From here, the path goes down a slope and through a patch of low-lying ground to the foot bridge at Mehlumøra. At this point a wide track leads up what was once a slalom slope to Snaret, a residential cul-de-sac leading off Ruglandsveien. There are several other paths from the local streets to Ruud'sTrack so Bærum folk have ready access to the river.

The west bank track from here to Grini has existed since long before Ruud's track was broken in the 1970's. It continues through a stretch of pine and spruce into the open fields of a tenant farm which belonged to Grini. Grini Mill comes into view and the track comes down to an asphalt road. Past the Mill (which houses an architects' office, a furniture maker and an artist's studio with occasional exhibitions) and beyond the rail bridge lies Verket, the workers' dwelling for the Brickworks, the site of which is now occupied by a tennis court. Note the slate roof, the wide eaves, and the long vertical panels which indicate how high the ceilings are. Much higher than today's Norwegian residential standard of 2 m 40 (8 feet)!
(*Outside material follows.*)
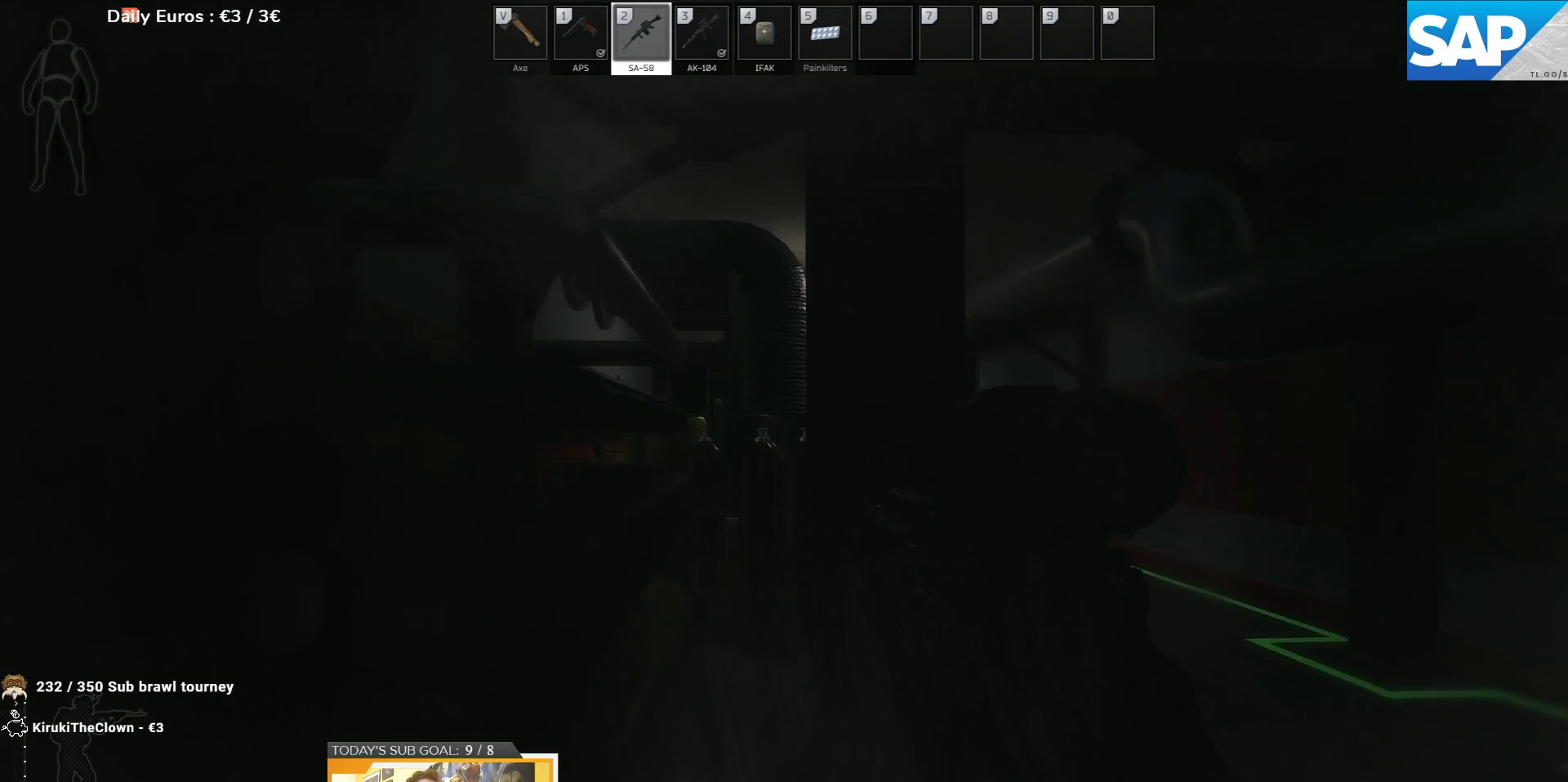
{"keys": ["e"], "events": [[133, "w", "down"], [150, "d", "up"], [350, "e", "down"], [400, "w", "up"]]}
Below Verket the road leads to an asphalt bicycle track that passes under the new Griniveien Bridge and up to Fossumveien. For the next half kilometer our path follows this road, with just one stop. A low grassy mound provides access to the site of the Voksen Mill Dam and a view across the river to the Mill ruins and the miller's cottage

A further hundred metres up the road, a side road leads down to playing fields on flat land beside the river. This was a back water of the river filled with scrap from a saw mill which operated for nearly one hundred years. Skirting the filling along the river bank we come to the site of Fossum Mill. Before the saw mill this was the site of an iron works with a water-driven battery. Walk to the left of the old mill warehouse and to the right of the newer offices to reach Ankerveien.

This is the heart of an industrial complex from the late 1700's that evolved from an iron mill into a major saw mill in the 1860's and was the forerunner of the major timber mill (one of Norway's largest) which occupies the south west side of Bogstad Water. There was a blast furnace directly across the river and Bogstad saw mill further upstream along opposite bank. The road and the bridge over the falls were major constructions of the 1790's built to link a series of iron works using ore mined near Sognsvann to the east and coke produced from timber from the vast forests to the north.
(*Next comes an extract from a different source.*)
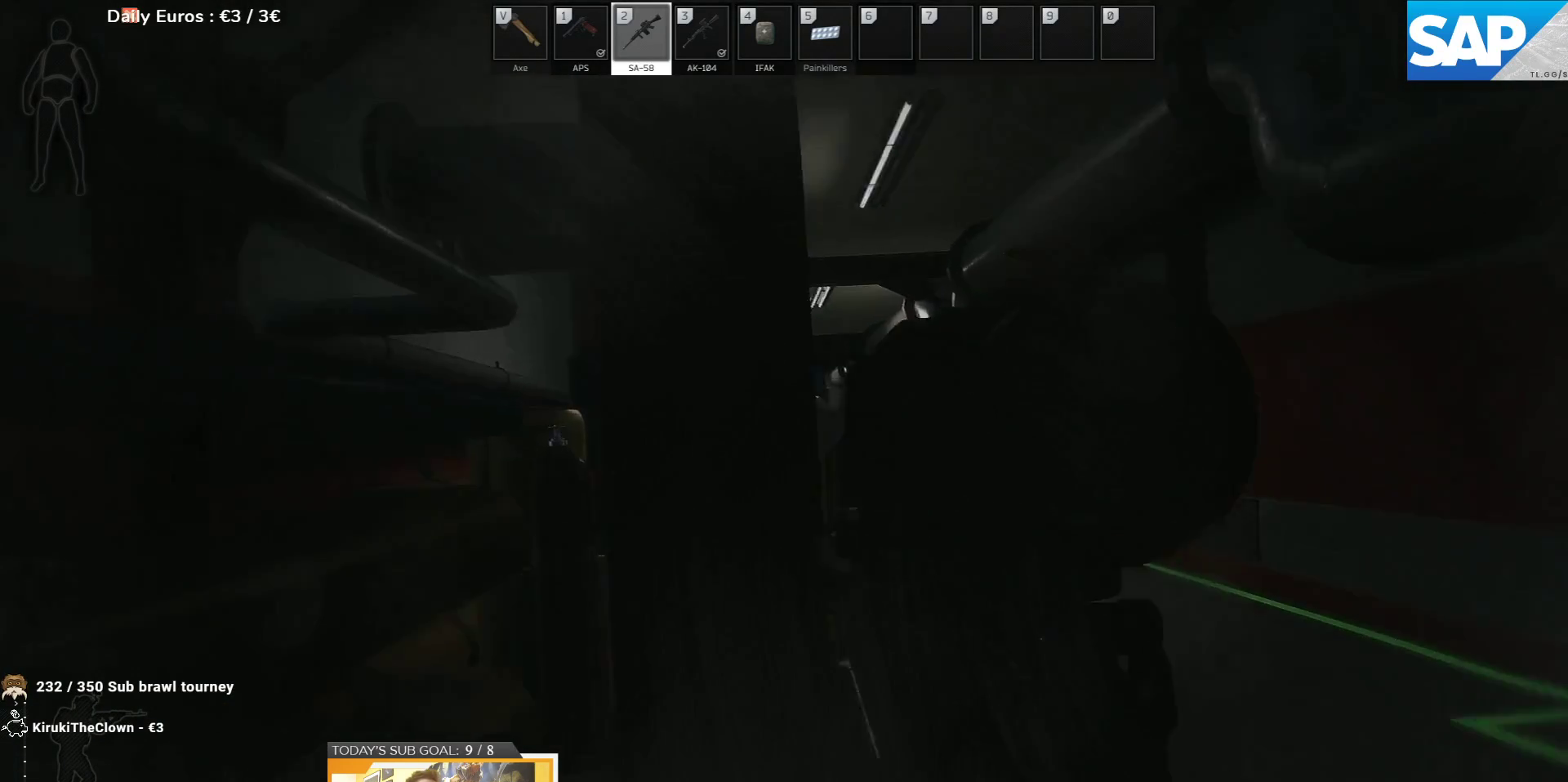
{"keys": ["e"], "events": [[83, "d", "down"], [333, "d", "up"]]}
Ankerveien which crosses the river here continues to the east through the older part of Fossum village with its red brick school and timber houses. Between here and the filling," new" Fossum has taken over the land previously occupied by stacks of seasoning timber. Cross the Hammer Bridge which runs directly above the 7 metre high, Fossum falls that powered the saw mill. For one hundred and fifty years the bridge allowed the cartage first of iron then of timber by the local tenant farmers. In the last fifty years, the amount of foot traffic has increased as its historic value and engineering limitations have become apparent and the numbers of people living in the area have multiplied. Before climbing the hill on the east bank, look down into the old quarry on the right. Tucked under the embankment beside the road, the arched top of the blast furnace from 1786 can be seen above the rubble. It operated until 1858. Continue up the road as it swings right on to a straight, almost level section with houses on the right and the golf course on the left. At the corner of the golf course we complete our circuit along the banks of Lysakerelva and can follow Ankerveien back to Sørkedalsveien and Bogstad Camping.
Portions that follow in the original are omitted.